Goal: See net dollars raised — gross gifts minus the actual cost of running the campaign — by linking expenses to the campaign so the post-mortem reflects real ROI.

Why this matters

Headline numbers ("$120,000 raised!") are misleading without expense context. A direct mail campaign that cost $40,000 to send, raised $50,000, and ended with one new donor is not the same as one that cost $5,000 and raised $50,000 with twenty new monthly partners. Tracking the cost side is what lets you decide what to repeat.

Set the campaign budget

Each campaign supports a budget — your planned spend across categories like:

  • Direct mail printing and postage
  • Email platform fees
  • Photography and design
  • Event-related costs (if linked)
  • Staff time (if your affiliate tracks it)

Set the budget when you create the campaign, or update it later. The budget is your plan; expenses are reality.

Linking expenses

When the affiliate pays a vendor or covers a cost related to the campaign:

  • Record the expense in your accounting flow (journal entry, AP, etc.)
  • Link the journal entry to the campaign from Campaign → Link Expense

The campaign's budget metrics show:

  • Planned budget by category
  • Actual expenses booked
  • Variance (over / under)
  • Net raised (gross minus expenses)

What "net" looks like

After expenses are linked, the campaign detail surfaces:

  • Gross raised — total of all gifts attributed to the campaign
  • Expenses — total linked
  • Net raised — gross minus expenses
  • Cost-to-raise ratio — expenses ÷ gross, often quoted as cents per dollar raised

A healthy direct-mail campaign typically runs $0.20–$0.30 cost-to-raise. Major-gift campaigns much lower. Events much higher (events are about engagement, not cost-efficiency).

Unlinking

If an expense was linked to the wrong campaign, unlink it. The expense remains on the books; the campaign budget metrics simply stop counting it.

Reporting

The campaign performance report rolls up:

  • Gross raised
  • Expense breakdown
  • Net raised
  • Donor counts (new vs. returning, average gift)
  • Channel breakdown (where gifts came from)

Use this for board reports and for the next-year budget conversation.

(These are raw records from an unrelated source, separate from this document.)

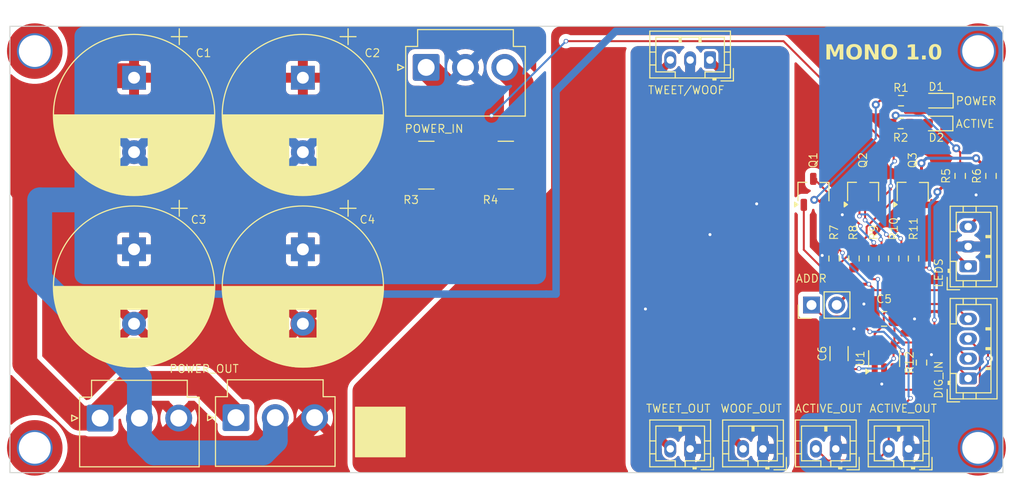
<source format=kicad_pcb>
(kicad_pcb
	(version 20240108)
	(generator "pcbnew")
	(generator_version "8.0")
	(general
		(thickness 1.6)
		(legacy_teardrops no)
	)
	(paper "A4")
	(layers
		(0 "F.Cu" signal)
		(31 "B.Cu" signal)
		(32 "B.Adhes" user "B.Adhesive")
		(33 "F.Adhes" user "F.Adhesive")
		(34 "B.Paste" user)
		(35 "F.Paste" user)
		(36 "B.SilkS" user "B.Silkscreen")
		(37 "F.SilkS" user "F.Silkscreen")
		(38 "B.Mask" user)
		(39 "F.Mask" user)
		(40 "Dwgs.User" user "User.Drawings")
		(41 "Cmts.User" user "User.Comments")
		(42 "Eco1.User" user "User.Eco1")
		(43 "Eco2.User" user "User.Eco2")
		(44 "Edge.Cuts" user)
		(45 "Margin" user)
		(46 "B.CrtYd" user "B.Courtyard")
		(47 "F.CrtYd" user "F.Courtyard")
		(48 "B.Fab" user)
		(49 "F.Fab" user)
		(50 "User.1" user)
		(51 "User.2" user)
		(52 "User.3" user)
		(53 "User.4" user)
		(54 "User.5" user)
		(55 "User.6" user)
		(56 "User.7" user)
		(57 "User.8" user)
		(58 "User.9" user)
	)
	(setup
		(stackup
			(layer "F.SilkS"
				(type "Top Silk Screen")
			)
			(layer "F.Paste"
				(type "Top Solder Paste")
			)
			(layer "F.Mask"
				(type "Top Solder Mask")
				(thickness 0.01)
			)
			(layer "F.Cu"
				(type "copper")
				(thickness 0.035)
			)
			(layer "dielectric 1"
				(type "core")
				(thickness 1.51)
				(material "FR4")
				(epsilon_r 4.5)
				(loss_tangent 0.02)
			)
			(layer "B.Cu"
				(type "copper")
				(thickness 0.035)
			)
			(layer "B.Mask"
				(type "Bottom Solder Mask")
				(thickness 0.01)
			)
			(layer "B.Paste"
				(type "Bottom Solder Paste")
			)
			(layer "B.SilkS"
				(type "Bottom Silk Screen")
			)
			(copper_finish "None")
			(dielectric_constraints no)
		)
		(pad_to_mask_clearance 0)
		(allow_soldermask_bridges_in_footprints no)
		(grid_origin 119.9 106)
		(pcbplotparams
			(layerselection 0x00010fc_ffffffff)
			(plot_on_all_layers_selection 0x0000000_00000000)
			(disableapertmacros no)
			(usegerberextensions no)
			(usegerberattributes yes)
			(usegerberadvancedattributes yes)
			(creategerberjobfile yes)
			(dashed_line_dash_ratio 12.000000)
			(dashed_line_gap_ratio 3.000000)
			(svgprecision 6)
			(plotframeref no)
			(viasonmask no)
			(mode 1)
			(useauxorigin no)
			(hpglpennumber 1)
			(hpglpenspeed 20)
			(hpglpendiameter 15.000000)
			(pdf_front_fp_property_popups yes)
			(pdf_back_fp_property_popups yes)
			(dxfpolygonmode yes)
			(dxfimperialunits yes)
			(dxfusepcbnewfont yes)
			(psnegative no)
			(psa4output no)
			(plotreference yes)
			(plotvalue yes)
			(plotfptext yes)
			(plotinvisibletext no)
			(sketchpadsonfab no)
			(subtractmaskfromsilk no)
			(outputformat 1)
			(mirror no)
			(drillshape 0)
			(scaleselection 1)
			(outputdirectory "./")
		)
	)
	(net 0 "")
	(net 1 "VM")
	(net 2 "VP")
	(net 3 "PGND")
	(net 4 "POS")
	(net 5 "NEG")
	(net 6 "3V3")
	(net 7 "SCL")
	(net 8 "SDA")
	(net 9 "TWEETER")
	(net 10 "WOOFER")
	(net 11 "ACTIVE_IN")
	(net 12 "ACTIVE_OUT")
	(net 13 "AGND")
	(net 14 "Net-(Q1-B)")
	(net 15 "Net-(Q1-C)")
	(net 16 "Net-(Q2-B)")
	(net 17 "Net-(Q3-B)")
	(net 18 "ACTIVE_NEG")
	(net 19 "Net-(D1-A)")
	(net 20 "LED_ACTIVE")
	(net 21 "LED_STANDBY")
	(net 22 "Net-(D2-A)")
	(net 23 "Net-(J4-Pin_1)")
	(footprint "Capacitor_THT:CP_Radial_D16.0mm_P7.50mm" (layer "F.Cu") (at 98.4 95.987246 -90))
	(footprint "Connector_JST:JST_PH_B2B-PH-K_1x02_P2.00mm_Vertical" (layer "F.Cu") (at 154.4 116.1 180))
	(footprint "Capacitor_THT:CP_Radial_D16.0mm_P7.50mm" (layer "F.Cu") (at 98.4 78.687246 -90))
	(footprint "Resistor_SMD:R_0603_1608Metric_Pad0.98x0.95mm_HandSolder" (layer "F.Cu") (at 174.9 96.9125 90))
	(footprint "MountingHole:MountingHole_3.2mm_M3_DIN965_Pad_TopOnly" (layer "F.Cu") (at 88.4 76 90))
	(footprint "MountingHole:MountingHole_3.2mm_M3_DIN965_Pad_TopOnly" (layer "F.Cu") (at 88.4 116 90))
	(footprint "MountingHole:MountingHole_3.2mm_M3_DIN965_Pad_TopOnly" (layer "F.Cu") (at 183.4 76 90))
	(footprint "Connector_JST:JST_VH_B3P-VH-B_1x03_P3.96mm_Vertical" (layer "F.Cu") (at 108.6625 112.95))
	(footprint "Connector_JST:JST_VH_B3P-VH-B_1x03_P3.96mm_Vertical" (layer "F.Cu") (at 94.98 113))
	(footprint "Package_TO_SOT_SMD:TSOT-23" (layer "F.Cu") (at 166.8 90.19 90))
	(footprint "Connector_JST:JST_PH_B2B-PH-K_1x02_P2.00mm_Vertical" (layer "F.Cu") (at 161.733333 116.1 180))
	(footprint "Connector_JST:JST_PH_B2B-PH-K_1x02_P2.00mm_Vertical" (layer "F.Cu") (at 169.066666 116.1 180))
	(footprint "Connector_JST:JST_PH_B3B-PH-K_1x03_P2.00mm_Vertical" (layer "F.Cu") (at 182.4 97.7 90))
	(footprint "Resistor_SMD:R_0603_1608Metric_Pad0.98x0.95mm_HandSolder" (layer "F.Cu") (at 170.9 96.9125 -90))
	(footprint "Resistor_SMD:R_1218_3246Metric_Pad1.22x4.75mm_HandSolder" (layer "F.Cu") (at 127.8375 87.5 180))
	(footprint "Connector_JST:JST_VH_B3P-VH-B_1x03_P3.96mm_Vertical" (layer "F.Cu") (at 127.8175 77.64375))
	(footprint "Capacitor_SMD:C_0805_2012Metric_Pad1.18x1.45mm_HandSolder" (layer "F.Cu") (at 173.9375 103 180))
	(footprint "Connector_PinHeader_2.54mm:PinHeader_1x02_P2.54mm_Vertical"
		(layer "F.Cu")
		(uuid "7ab54fa6-9af8-4a60-a437-354664255f41")
		(at 166.625 101.6 90)
		(descr "Through hole straight pin header, 1x02, 2.54mm pitch, single row")
		(tags "Through hole pin header THT 1x02 2.54mm single row")
		(property "Reference" "J4"
			(at 0 -2.33 90)
			(unlocked yes)
			(layer "F.SilkS")
			(hide yes)
			(uuid "5eb4c374-1274-4020-8198-5f873e27a377")
			(effects
				(font
					(size 0.8 0.8)
					(thickness 0.1)
				)
			)
		)
		(property "Value" "Conn_01x02_Pin"
			(at 0 4.87 90)
			(layer "F.Fab")
			(uuid "cab7ea80-aada-4738-bb85-9880c2b648fd")
			(effects
				(font
					(size 1 1)
					(thickness 0.15)
				)
			)
		)
		(property "Footprint" "Connector_PinHeader_2.54mm:PinHeader_1x02_P2.54mm_Vertical"
			(at 0 0 90)
			(unlocked yes)
			(layer "F.Fab")
			(hide yes)
			(uuid "be618d9c-f757-4212-926e-abb6d6f0e422")
			(effects
				(font
					(size 1.27 1.27)
					(thickness 0.15)
				)
			)
		)
		(property "Datasheet" ""
			(at 0 0 90)
			(unlocked yes)
			(layer "F.Fab")
			(hide yes)
			(uuid "871e28a9-2f8d-4961-bcb7-090ed04a43ae")
			(effects
				(font
					(size 1.27 1.27)
					(thickness 0.15)
				)
			)
		)
		(property "Description" "Generic connector, single row, 01x02, script generated"
			(at 0 0 90)
			(unlocked yes)
			(layer "F.Fab")
			(hide yes)
			(uuid "0996df62-f4b1-496b-a07c-63a778a942d3")
			(effects
				(font
					(size 1.27 1.27)
					(thickness 0.15)
				)
			)
		)
		(property ki_fp_filters "Connector*:*_1x??_*")
		(path "/e44dffc5-2f16-482f-9618-50b511848789")
		(sheetname "Root")
		(sheetfile "mono.kicad_sch")
		(attr through_hole)
		(fp_line
			(start -1.33 -1.33)
			(end 0 -1.33)
			(stroke
				(width 0.12)
				(type solid)
			)
			(layer "F.SilkS")
			(uuid "753438fc-1977-4518-ba46-f1a6fe98ce5c")
		)
		(fp_line
			(start -1.33 0)
			(end -1.33 -1.33)
			(stroke
				(width 0.12)
				(type solid)
			)
			(layer "F.SilkS")
			(uuid "fe433374-3d19-4d90-b9e5-a929a7a82674")
		)
		(fp_line
			(start 1.33 1.27)
			(end 1.33 3.87)
			(stroke
				(width 0.12)
				(type solid)
			)
			(layer "F.SilkS")
			(uuid "8e7d5597-2072-4152-99e5-5bfceccf402f")
		)
		(fp_line
			(start -1.33 1.27)
			(end 1.33 1.27)
			(stroke
				(width 0.12)
				(type solid)
			)
			(layer "F.SilkS")
			(uuid "af8d4559-6af3-4f2d-80d0-8635e802f964")
		)
		(fp_line
			(start -1.33 1.27)
			(end -1.33 3.87)
			(stroke
				(width 0.12)
				(type solid)
			)
			(layer "F.SilkS")
			(uuid "3911222e-2748-4b89-9b79-d063580f19a5")
		)
		(fp_line
			(start -1.33
... [482398 chars truncated]
</source>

Be deliberate. A campaign manager who tries to allocate every dollar of overhead to every campaign loses the signal in the noise. The right rule:

  • Link direct, identifiable expenses — things you'd not have spent without this campaign
  • Skip shared overhead — software, salaries, office costs that exist regardless

If your finance team allocates a portion of staff time or overhead to fundraising, that's reasonable to capture as a separate line item but isn't useful at the per-campaign level for ROI decisions.